Most ureteral injuries occur during surgery. Procedures that most often injure the ureter include ureteroscopy, hysterectomy, low anterior colon resection, and open abdominal aneurysm repair. Mechanisms include ligation, transection, avulsion, crush, devascularization, kinking, and electrocoagulation.
Noniatrogenic ureteral injuries account for only about 1 to 3% of all genitourinary trauma. They usually result from gunshot wounds and rarely from stab wounds. In children, avulsion injuries are more common and occur at the ureteropelvic junction. Complications include peritoneal or retroperitoneal urinary leakage; perinephric abscess; fistula formation (eg, ureterovaginal, ureterocutaneous); and ureteral stricture, obstruction, or both.
Diagnosis of Ureteral Trauma
Imaging, exploratory surgery, or both
Diagnosis of ureteral injuries is suspected on the basis of history and requires a high index of suspicion, because symptoms are nonspecific and hematuria is absent in > 30% of patients. Diagnosis is confirmed by imaging (eg, CT with contrast that includes delayed images, retrograde urethrography), exploratory surgery, or both. Fever, flank tenderness, prolonged ileus, urinary leakage, obstruction, and sepsis
Treatment of Ureteral Trauma
For minor injuries, percutaneous nephrostomy tube or ureteral stent
For major injuries, surgical repair
All ureteral injuries require intervention. A diverting percutaneous nephrostomy tube and/or placement of a ureteral stent (retrograde or antegrade) is often sufficient for minor injuries (eg, contusions or partial transections). Minor iatrogenic intraoperative ureteral injuries such as a partial laceration can be managed with primary closure. In the case of unintended ligation with a suture, suture removal may be adequate. All repairs should be stented.

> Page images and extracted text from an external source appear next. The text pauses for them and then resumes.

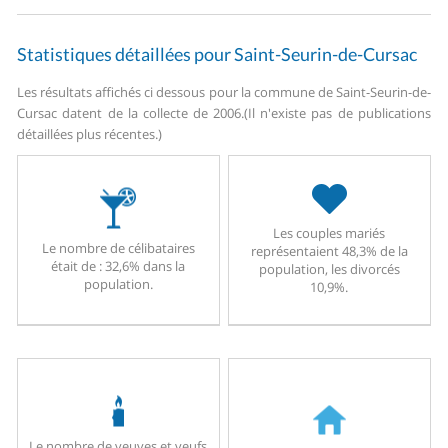
Statistiques détaillées pour Saint-Seurin-de-Cursac
Les résultats affichés ci dessous pour la commune de Saint-Seurin-de-
Cursac datent de la collecte de 2006.
(Il n'existe pas de publications
détaillées plus récentes.)
Les couples mariés
Le nombre de célibataires
représentaient 48,3% de la
était de : 32,6% dans la
population, les divorcés
population.
10,9%.
Le nombre de veuves et veufs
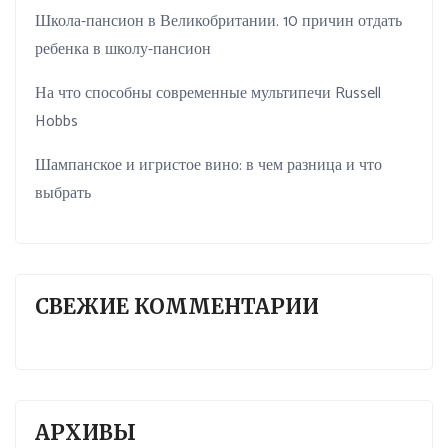
Школа-пансион в Великобритании. 10 причин отдать
ребенка в школу-пансион
На что способны современные мультипечи Russell
Hobbs
Шампанское и игристое вино: в чем разница и что
выбрать
СВЕЖИЕ КОММЕНТАРИИ
АРХИВЫ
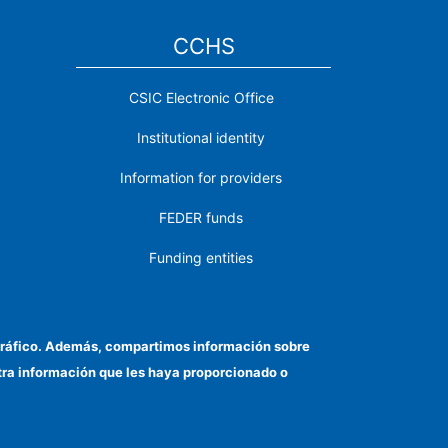
CCHS
CSIC Electronic Office
Institutional identity
Information for providers
FEDER funds
Funding entities
Contact
Location
el tráfico. Además, compartimos información sobre
otra información que les haya proporcionado o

Major injuries (eg, complete transection or avulsion injuries) typically require reconstructive techniques, either open or laparoscopic, depending on their location and extent. These techniques include ureteral reimplantation, primary ureteral anastomosis, anterior (Boari) bladder flap, transureteroureterostomy, ileal interposition, and as a last resort, autotransplantation. In unstable patients a damage control approach is used whereby the ureter is temporarily drained with definitive management deferred.
Key Points
Most ureteral injuries occur during surgery.
For ureteral injuries from external trauma, maintain a high index of suspicion because findings are nonspecific and hematuria is commonly absent.